Sérieux, profondément réfléchi Gérard après le travail savait se montrer un ami, rieur et farceur. Le week end nous allions déjeuner chez ses parents à Trébeurden qui accueillaient à bras ouverts cette colocataire, apprentie, et nous étions sûrs d’avoir un repas complet et chaud, au mois une fois la semaine.

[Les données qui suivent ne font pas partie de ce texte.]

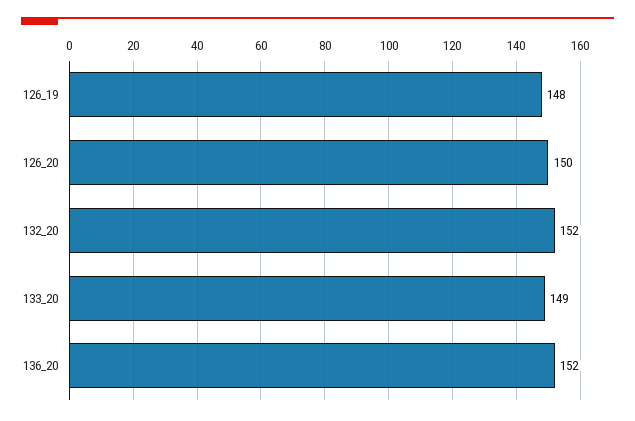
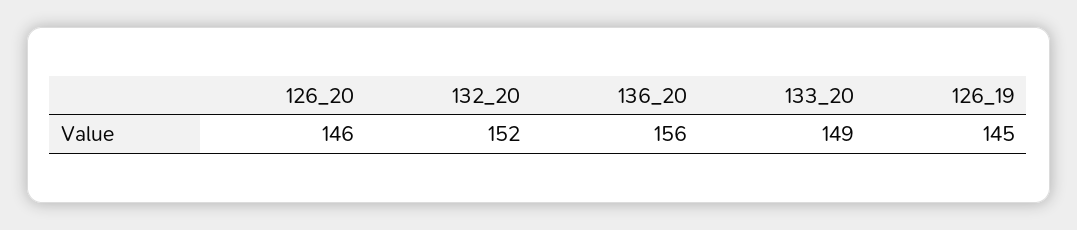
126_19: 148 -> 145
126_20: 150 -> 146
136_20: 152 -> 156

Je me souviens de ses confidences, de petits riens, de petites choses, comme par exemple son émoi à l’évocation du ruban bleu noué dans les cheveux d’une jeune femme dont il tomba amoureux.

 

Il est difficile de parler de ceux qui sont partis, surtout si ils sont partis trop tôt, surtout quand ils ont laissé des traces dans notre âme. Et Gérard a marqué mon apprentissage de peintre, tout comme mon parcours d’écrivain. Comment ? Je ne saurai le dire exactement. Peut-être l’ai – je un peu découvert quand lui rendant visite pour la dernière fois, je le vis encore et toujours à chercher le beau, de sa maison, de son jardin, du beau en silence, en pudeur, en partage.

Une harpe songeait dans un coin du salon tout de bois en senteur. Des tentures palissaient aux grés des courants d’air et l’arc des portes bondissait à travers l’espace. Et puis la peinture, sa peinture, sage, discrète, qui sans faire de bruit, foudroie l’esprit, ouvre en soi le puits sans fond de l’éternité.